2. "Jesus may step into churchly stories as the right answer to every question, but he steps into the beginning of Mark's story mostly as a question. Where did he come from? Why is he here? What is he up to? The teller of ritual stories must, from time to time, be not only a theologian but also a historian. The historian must examine the environment, culture, and social movements that lead up to and flow out of this scene." [Provoking the Gospel of Mark: A Storyteller's Commentary, Richard W. Swanson]

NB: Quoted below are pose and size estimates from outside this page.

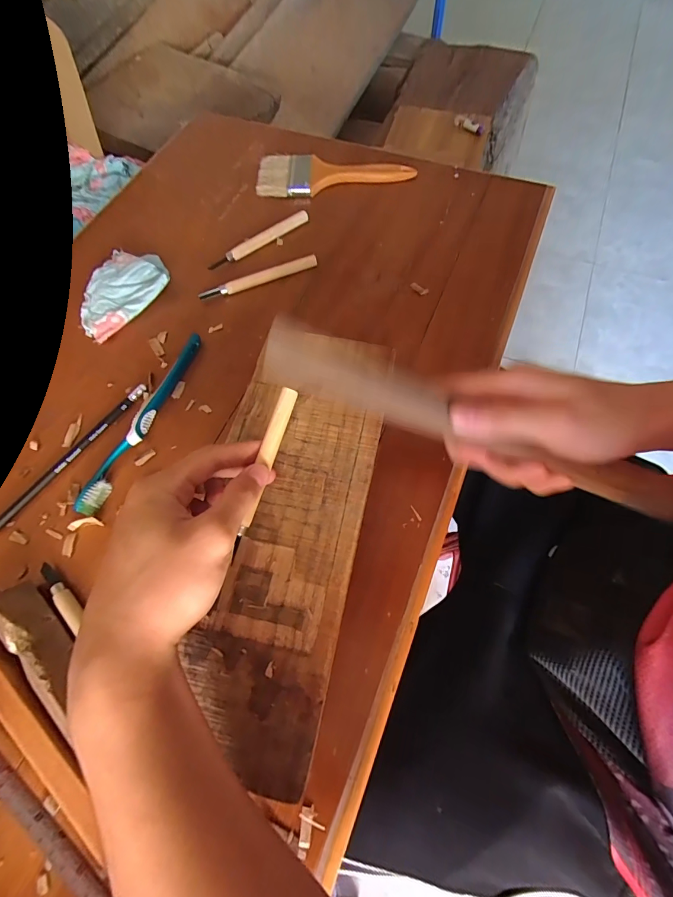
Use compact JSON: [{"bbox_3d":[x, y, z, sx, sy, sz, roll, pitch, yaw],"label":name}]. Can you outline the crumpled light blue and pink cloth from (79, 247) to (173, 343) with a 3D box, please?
[{"bbox_3d":[-0.230,-0.168,0.395,0.077,0.017,0.107,39,74,17],"label":"crumpled light blue and pink cloth"}]

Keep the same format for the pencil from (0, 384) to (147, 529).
[{"bbox_3d":[-0.233,0.006,0.327,0.011,0.005,0.171,35,73,15],"label":"pencil"}]

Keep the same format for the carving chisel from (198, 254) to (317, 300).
[{"bbox_3d":[-0.082,-0.179,0.397,0.127,0.010,0.014,-22,68,-7],"label":"carving chisel"}]

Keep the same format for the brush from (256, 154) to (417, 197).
[{"bbox_3d":[-0.002,-0.339,0.459,0.187,0.012,0.067,0,67,2],"label":"brush"}]

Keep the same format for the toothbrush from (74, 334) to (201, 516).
[{"bbox_3d":[-0.171,-0.028,0.336,0.015,0.014,0.185,21,69,11],"label":"toothbrush"}]

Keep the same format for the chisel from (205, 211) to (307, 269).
[{"bbox_3d":[-0.085,-0.234,0.422,0.126,0.012,0.013,-34,70,-11],"label":"chisel"}]

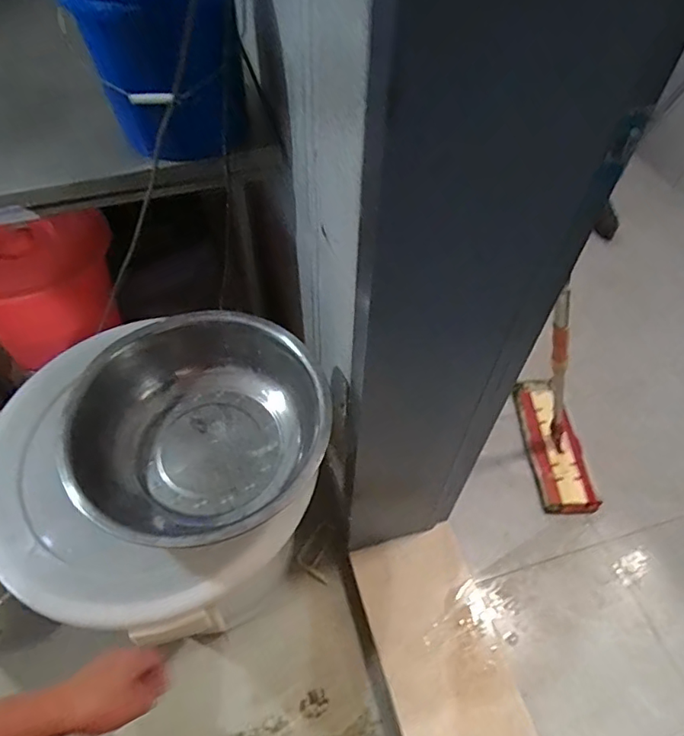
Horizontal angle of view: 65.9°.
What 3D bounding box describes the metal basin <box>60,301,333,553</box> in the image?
[{"bbox_3d":[-0.207,0.103,0.833,0.356,0.141,0.373,0,54,-1],"label":"metal basin"}]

Is Jesus up to the expectations of a Messiah who will set things right in an occupied country and redeem the ruins? The story of Mark needs to be seen against the identified desires of that time and this time. "Christians need to practice remembering that more was expected of a messiah than was delivered during the career of Jesus." [ibid.] If our end is in our beginning, what loss is present with this scene that will be echoed later in the crucifixion scene?
3. Play with the voice speaking from the heavens. Is it James Earl Jones-ian? Remember, in Mark, only Jesus hears this voice. If the heavens are ripped open and the voice is that of a child, what would that affect in Jesus, in you?
Can you hear this statement as a question? "This is my son?" asks God. Did even God expect more than Jesus brought to the table in Mark? Hear Swanson again, "Remember that Paul speaks of the crucified messiah as scandalous and moronic. One way to take this scriptural and orthodox judgment seriously is to hand it to the audience in the voice of God. Conversely, the surest way to teach people to ignore and forget Paul's words is to make God's voice in the baptism scene so reassuring that no one could ever image that there would be a problem with naming Jesus as messiah."